Ecco su questo la Commissione che sta lavorando abbiamo consegnato una relazione e vediamo quanto di questo verrà accolto dal Governo in questo annunciato disegno di legge. Penso che lo scopriremo insieme proprio nelle prossime settimane.
Per quanto riguarda invece le applicazioni positive dell'IA lei quali porterebbe ad esempio?
Senz'altro abbiamo la possibilità, guardando alla realtà in maniera globale, di portare una medicina di qualità anche in posti dove ora facciamo fatica perché la possiamo distribuire come oggi distribuiamo un cellulare. Ovunque ci sia connettività c'è la possibilità di portare anche elementi che aiutano la diagnosi con l'intelligenza artificiale. Altro elemento potrebbe essere utile è usarla per l'autonomia delle persone, soprattutto degli anziani. Siamo all'interno di una società che invecchia. La società italiana è molto vecchia. Pensate quanto può guadagnare in autonomia un anziano quando ha uno strumento di intelligenza artificiale che lo aiuta a fare i compiti tutti i giorni e così via. Gli esempi sono infiniti. Fino a quando questo artefatto diventa uno strumento, un utensile può aiutare? Sì. Ma quando diventa ahimè, un'arma, lì diventa un problema.
Nel mondo del giornalismo italiano viene vista come una minaccia, ma possiamo magari provare a invertire il trend anche facendo in modo che le piattaforme di privati si appoggino ad un giornalismo di qualità per essere informati sulla realtà?

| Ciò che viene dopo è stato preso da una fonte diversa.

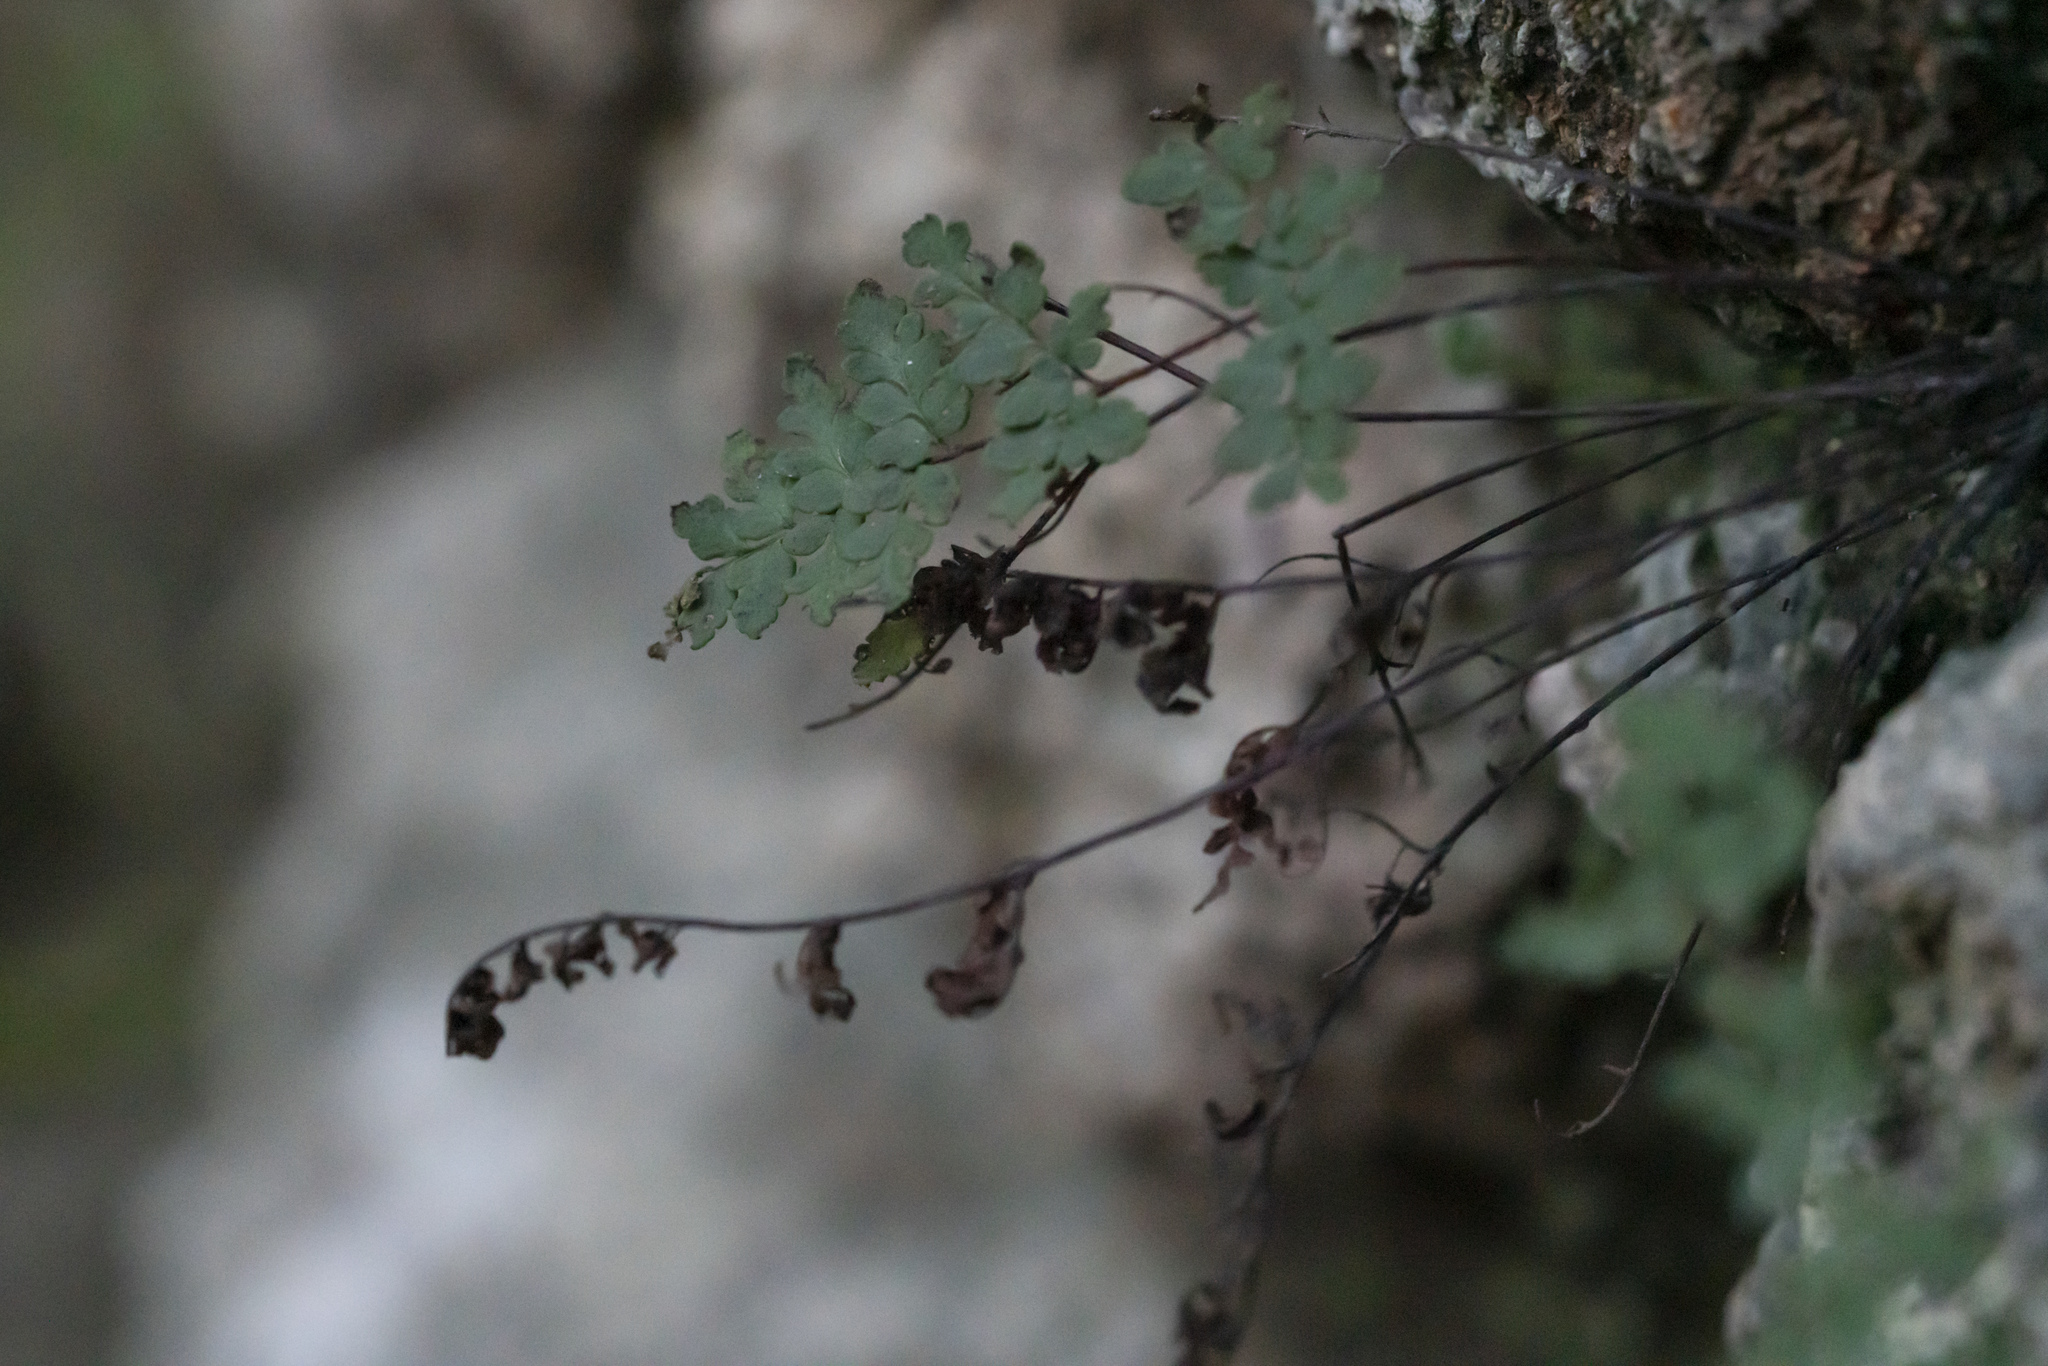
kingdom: Plantae
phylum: Tracheophyta
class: Polypodiopsida
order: Polypodiales
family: Pteridaceae
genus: Oeosporangium
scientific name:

Anche perché per leggere l'attualità la macchina ha bisogno dell'uomo...
Questo sarebbe un desiderio molto auspicabile. Il problema vero è che qui abbiamo anche attori internazionali. Le grandi piattaforme non sono piattaforme nazionali, ma sono piattaforme che rispondono anche ad altri Stati, ad altri ordinamenti giuridici. Non è impossibile, è solo molto complesso. Richiede un accordo che è più grande del singolo accordo nazionale. Penso che in questa direzione il G7, l'Europa e anche il lavoro che si sta facendo alle Nazioni Unite potrebbero portare dei buoni risultati.
E sicuramente anche poi anche sviluppare la ricerca qui in Italia...
Questo senz'altro. L'Italia se vuole essere protagonista deve esserlo contribuendo a questo fattore di innovazione. Lasciatemi dire però che in realtà la qualità accademica italiana è molto alta. Quello che manca in questo anello è l'anello di congiunzione tra l'accademia e l'impresa. Per far sì che i nostri laureati STEM non debbano andare all'estero per lavorare su queste materie, ma trovino un comparto industriale che è aperto, che è disposto a ricevere le loro iniziative.
L'ultimo, il Papa ha parlato del non lasciarsi diciamo cannibalizzare, disumanizzare dalla tecnologia e forse un po per chi utilizza queste tecnologie. Già, anche senza l'IA sta avvenendo. Noi siamo molto schiavi. Oggi dell'intelligenza artificiale, della tecnologia di questi dispositivi. Come possiamo invertire la rotta e rimettere l'uomo al centro?
Beh, fondamentalmente ricordandoci quali sono i nostri fini, non facendoci direzione della macchina. La vita umana non è fatta solo di cose che hanno uno scopo. La zappa serve a zappare, un fiore non ha nessuno scopo, ma è pieno di senso. Se io regalo un fiore a una persona accade qualcosa di diverso rispetto a qualsiasi altro agire strumentale. L'agire, che è quello che ci fa veramente umani, è da rimettere al centro della nostra vita comunitaria perché non sia la relazione con la macchina ma la relazione con un altro al centro delle nostre esperienze.
Anche la macchina però forse sogna questo infatti vuole prendersi la relazione, la creatività.
Ma c'è un famoso libro che si chiedeva se gli androidi quando dormono sognano pecore elettriche, da cui nasce il film "Blade Runner". Lasciamolo alla fantascienza, quello.